The nonapeptide hormone oxytocin (OT) has pivotal brain roles in social recognition and interaction and is thus a promising therapeutic drug for social deficits. Because of its peptide structure, however, OT is rapidly eliminated from the bloodstream, which decreases its potential therapeutic effects in the brain. We found that newly synthesized OT analogues in which the Pro of OT was replaced with N-( p-fluorobenzyl)glycine (2) or N-(3-hydroxypropyl)glycine (5) exhibited highly potent binding affinities for OT receptors and Ca mobilization effects by selectively activating OT receptors over vasopressin receptors in HEK cells, where 2 was identified as a superagonist ( E = 131%) for OT receptors. Furthermore, the two OT analogues had a remarkably long-acting effect, up to 16-24 h, on recovery from impaired social behaviors in two strains of CD38 knockout mice that exhibit autism spectrum disorder-like social behavioral deficits, whereas the effect of OT itself rapidly diminished.

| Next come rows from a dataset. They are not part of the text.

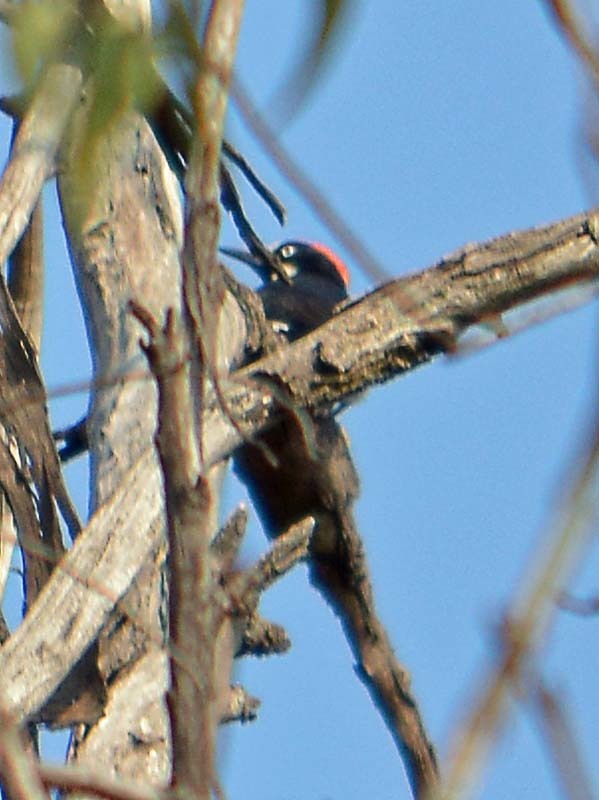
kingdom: Animalia
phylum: Chordata
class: Aves
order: Piciformes
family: Picidae
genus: Melanerpes
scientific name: Melanerpes formicivorus
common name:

神经九肽激素催产素(OT)在社交识别和互动中具有关键的大脑作用,因此是治疗社交缺陷的有希望的药物。然而,由于其肽结构,OT 会从血液中迅速消除,从而降低了其在大脑中的潜在治疗效果。我们发现,新合成的 OT 类似物中,OT 的 Pro 被 N-(p-氟苄基)甘氨酸(2)或 N-(3-羟丙基)甘氨酸(5)取代,在 HEK 细胞中对 OT 受体具有高的结合亲和力和 Ca 动员作用,通过选择性激活 OT 受体而不是血管加压素受体,其中 2 被鉴定为 OT 受体的超级激动剂(E=131%)。此外,这两种 OT 类似物在两种 CD38 敲除小鼠品系中对受损的社交行为的恢复具有显著的长效作用,长达 16-24 小时,这些小鼠表现出自闭症谱系障碍样的社交行为缺陷,而 OT 本身的作用迅速减弱。